● Data in this exercise:
= Beginning of Section =
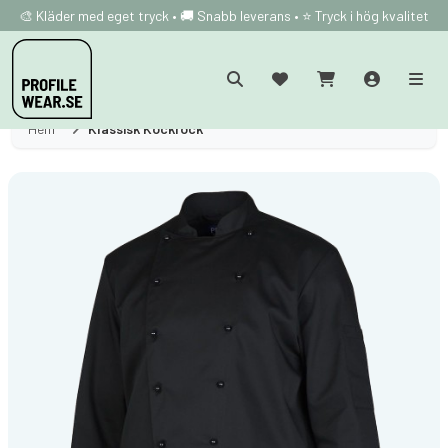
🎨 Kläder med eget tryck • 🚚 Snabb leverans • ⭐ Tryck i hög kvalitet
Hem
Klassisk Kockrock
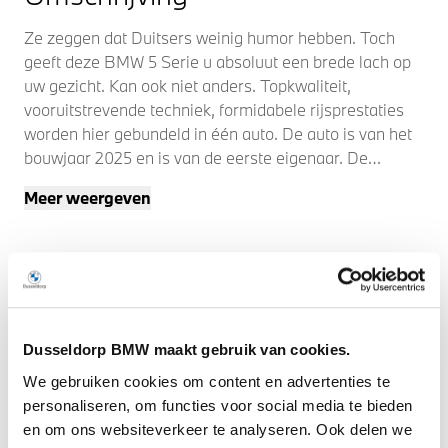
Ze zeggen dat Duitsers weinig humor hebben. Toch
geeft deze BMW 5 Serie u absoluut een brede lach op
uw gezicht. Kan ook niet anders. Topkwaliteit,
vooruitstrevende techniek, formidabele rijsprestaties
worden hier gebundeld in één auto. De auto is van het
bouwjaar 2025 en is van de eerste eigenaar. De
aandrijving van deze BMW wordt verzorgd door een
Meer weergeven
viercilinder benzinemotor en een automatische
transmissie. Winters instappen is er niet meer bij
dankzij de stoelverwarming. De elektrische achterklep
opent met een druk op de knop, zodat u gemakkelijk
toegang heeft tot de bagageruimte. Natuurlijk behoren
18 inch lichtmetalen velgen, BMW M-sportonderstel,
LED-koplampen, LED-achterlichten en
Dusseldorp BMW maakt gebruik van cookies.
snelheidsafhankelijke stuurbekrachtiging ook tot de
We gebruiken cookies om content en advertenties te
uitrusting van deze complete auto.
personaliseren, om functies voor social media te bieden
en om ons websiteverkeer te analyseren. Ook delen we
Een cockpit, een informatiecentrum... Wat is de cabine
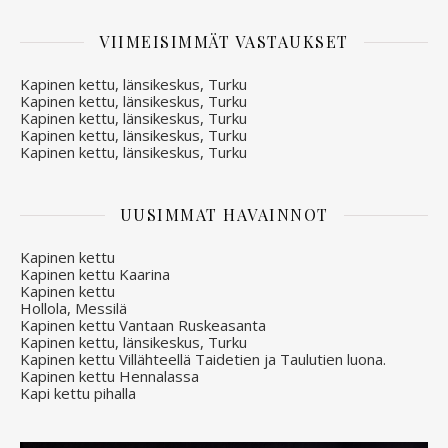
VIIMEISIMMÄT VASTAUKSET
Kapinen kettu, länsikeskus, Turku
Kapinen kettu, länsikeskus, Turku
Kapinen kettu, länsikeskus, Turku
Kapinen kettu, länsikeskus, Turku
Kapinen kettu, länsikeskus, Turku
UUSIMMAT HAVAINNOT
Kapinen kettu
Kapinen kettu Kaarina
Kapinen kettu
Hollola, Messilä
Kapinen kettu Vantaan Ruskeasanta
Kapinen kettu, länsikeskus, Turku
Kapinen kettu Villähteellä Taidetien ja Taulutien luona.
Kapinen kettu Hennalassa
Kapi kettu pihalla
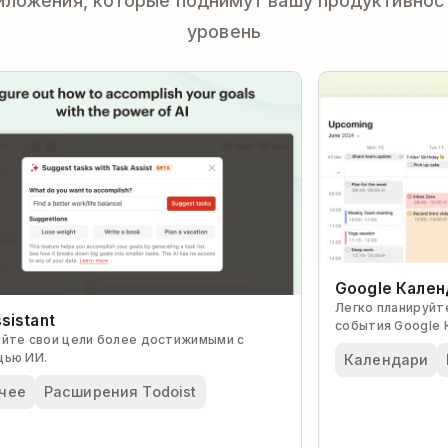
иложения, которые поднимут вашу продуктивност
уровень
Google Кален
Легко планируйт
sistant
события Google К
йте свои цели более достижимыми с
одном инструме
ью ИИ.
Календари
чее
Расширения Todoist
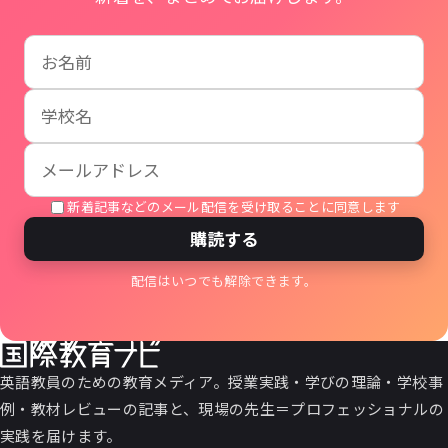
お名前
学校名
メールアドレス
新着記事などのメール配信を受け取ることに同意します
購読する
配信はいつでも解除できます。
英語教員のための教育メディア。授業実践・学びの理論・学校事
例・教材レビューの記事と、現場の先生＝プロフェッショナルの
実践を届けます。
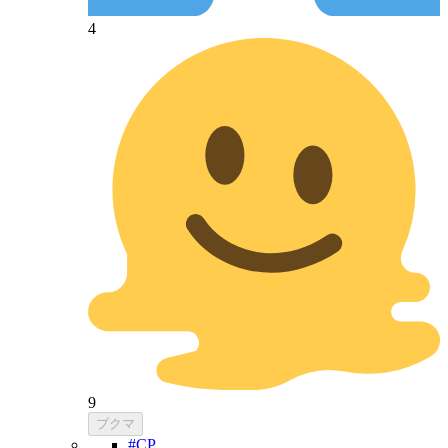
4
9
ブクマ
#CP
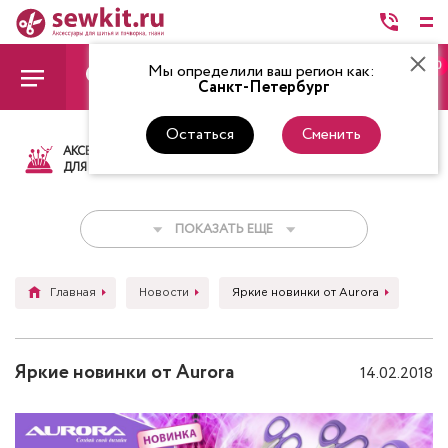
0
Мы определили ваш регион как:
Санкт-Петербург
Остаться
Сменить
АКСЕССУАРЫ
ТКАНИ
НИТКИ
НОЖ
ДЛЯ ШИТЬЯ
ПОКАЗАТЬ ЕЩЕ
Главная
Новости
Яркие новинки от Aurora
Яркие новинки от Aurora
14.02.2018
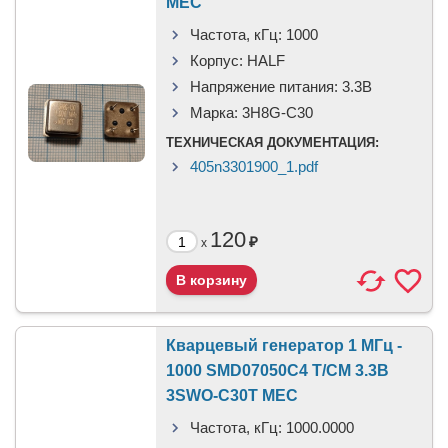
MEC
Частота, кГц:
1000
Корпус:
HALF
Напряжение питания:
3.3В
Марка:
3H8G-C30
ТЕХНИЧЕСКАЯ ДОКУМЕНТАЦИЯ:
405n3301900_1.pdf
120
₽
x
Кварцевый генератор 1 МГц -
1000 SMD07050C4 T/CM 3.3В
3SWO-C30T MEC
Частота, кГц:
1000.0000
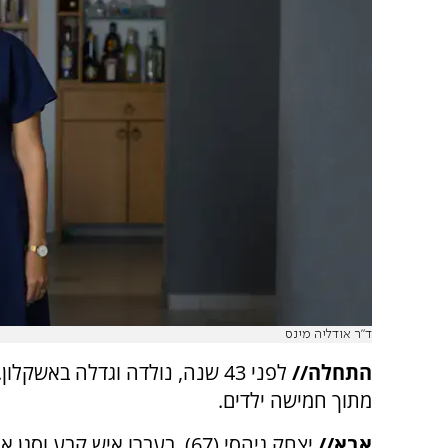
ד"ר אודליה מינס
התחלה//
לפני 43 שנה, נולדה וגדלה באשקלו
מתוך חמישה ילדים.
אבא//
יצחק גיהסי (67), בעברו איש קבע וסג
= End of Section =
● Goal of the exercise: Could the lines from the one with "新着記事などのメール配信を受け取ることに同意します" through the last line of the material above be written out exactly, both included, with pictures left out?

● Output for this task:
新着記事などのメール配信を受け取ることに同意します
購読する
配信はいつでも解除できます。
英語教員のための教育メディア。授業実践・学びの理論・学校事
例・教材レビューの記事と、現場の先生＝プロフェッショナルの
実践を届けます。
4
9
ブクマ
#CP
0
Мы определили ваш регион как:
Санкт-Петербург
Остаться
Сменить
АКСЕССУАРЫ
ТКАНИ
НИТКИ
НОЖ
ДЛЯ ШИТЬЯ
ПОКАЗАТЬ ЕЩЕ
Главная
Новости
Яркие новинки от Aurora
Яркие новинки от Aurora
14.02.2018
MEC
Частота, кГц:
1000
Корпус:
HALF
Напряжение питания:
3.3В
Марка:
3H8G-C30
ТЕХНИЧЕСКАЯ ДОКУМЕНТАЦИЯ:
405n3301900_1.pdf
120
₽
x
Кварцевый генератор 1 МГц -
1000 SMD07050C4 T/CM 3.3В
3SWO-C30T MEC
Частота, кГц:
1000.0000
ד"ר אודליה מינס
התחלה//
לפני 43 שנה, נולדה וגדלה באשקלו
מתוך חמישה ילדים.
אבא//
יצחק גיהסי (67), בעברו איש קבע וסג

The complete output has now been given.